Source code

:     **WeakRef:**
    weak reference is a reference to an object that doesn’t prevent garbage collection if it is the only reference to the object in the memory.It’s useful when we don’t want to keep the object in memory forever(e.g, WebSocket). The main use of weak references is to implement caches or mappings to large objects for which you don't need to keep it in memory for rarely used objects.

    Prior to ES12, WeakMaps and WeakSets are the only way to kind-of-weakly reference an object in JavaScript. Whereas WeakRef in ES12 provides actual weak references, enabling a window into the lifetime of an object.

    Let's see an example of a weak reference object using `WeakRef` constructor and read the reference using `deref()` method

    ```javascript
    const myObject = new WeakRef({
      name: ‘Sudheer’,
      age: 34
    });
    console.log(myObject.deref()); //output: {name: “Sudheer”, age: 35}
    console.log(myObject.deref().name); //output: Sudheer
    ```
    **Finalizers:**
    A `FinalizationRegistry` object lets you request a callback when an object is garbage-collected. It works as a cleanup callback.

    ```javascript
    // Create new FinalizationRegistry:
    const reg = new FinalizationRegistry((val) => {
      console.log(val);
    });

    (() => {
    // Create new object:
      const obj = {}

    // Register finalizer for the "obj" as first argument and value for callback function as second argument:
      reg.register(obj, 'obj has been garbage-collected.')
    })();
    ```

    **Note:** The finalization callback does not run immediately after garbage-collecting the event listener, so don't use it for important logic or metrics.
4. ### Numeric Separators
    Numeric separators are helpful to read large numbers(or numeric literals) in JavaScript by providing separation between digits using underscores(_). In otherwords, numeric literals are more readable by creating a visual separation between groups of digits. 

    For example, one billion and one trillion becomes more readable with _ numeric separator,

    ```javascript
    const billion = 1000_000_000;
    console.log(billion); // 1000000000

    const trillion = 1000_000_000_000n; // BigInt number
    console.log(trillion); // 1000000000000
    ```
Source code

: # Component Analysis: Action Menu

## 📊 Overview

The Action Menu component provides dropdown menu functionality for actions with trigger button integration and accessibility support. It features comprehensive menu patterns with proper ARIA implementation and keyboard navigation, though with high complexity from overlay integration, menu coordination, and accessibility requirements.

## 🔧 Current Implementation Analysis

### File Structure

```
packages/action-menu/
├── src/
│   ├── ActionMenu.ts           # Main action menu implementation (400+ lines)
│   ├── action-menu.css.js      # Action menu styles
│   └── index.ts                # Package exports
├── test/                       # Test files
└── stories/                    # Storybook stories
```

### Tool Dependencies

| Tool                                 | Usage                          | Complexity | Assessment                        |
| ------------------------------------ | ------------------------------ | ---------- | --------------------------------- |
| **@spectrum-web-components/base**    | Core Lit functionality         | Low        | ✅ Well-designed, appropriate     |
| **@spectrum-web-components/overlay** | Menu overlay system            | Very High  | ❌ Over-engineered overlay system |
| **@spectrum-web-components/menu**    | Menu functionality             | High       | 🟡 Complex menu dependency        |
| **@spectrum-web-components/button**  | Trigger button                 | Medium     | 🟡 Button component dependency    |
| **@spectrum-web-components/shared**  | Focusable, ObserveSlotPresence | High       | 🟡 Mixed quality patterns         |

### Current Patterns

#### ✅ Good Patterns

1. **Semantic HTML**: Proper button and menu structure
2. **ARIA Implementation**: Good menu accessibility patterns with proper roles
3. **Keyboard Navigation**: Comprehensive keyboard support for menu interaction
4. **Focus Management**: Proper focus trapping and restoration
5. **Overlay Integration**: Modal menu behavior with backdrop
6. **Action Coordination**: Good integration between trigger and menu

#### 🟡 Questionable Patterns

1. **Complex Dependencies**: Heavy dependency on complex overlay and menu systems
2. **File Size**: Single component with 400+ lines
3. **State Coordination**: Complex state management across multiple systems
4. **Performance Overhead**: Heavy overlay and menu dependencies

----------------

- _WHAT TO DO_
Your task is to output exactly the lines running from the one with "6. **Action Coordination**: Good" through the final line of the material above, with both ends included.

- _RESPONSE TO THIS TASK_
6. **Action Coordination**: Good integration between trigger and menu

#### 🟡 Questionable Patterns

1. **Complex Dependencies**: Heavy dependency on complex overlay and menu systems
2. **File Size**: Single component with 400+ lines
3. **State Coordination**: Complex state management across multiple systems
4. **Performance Overhead**: Heavy overlay and menu dependencies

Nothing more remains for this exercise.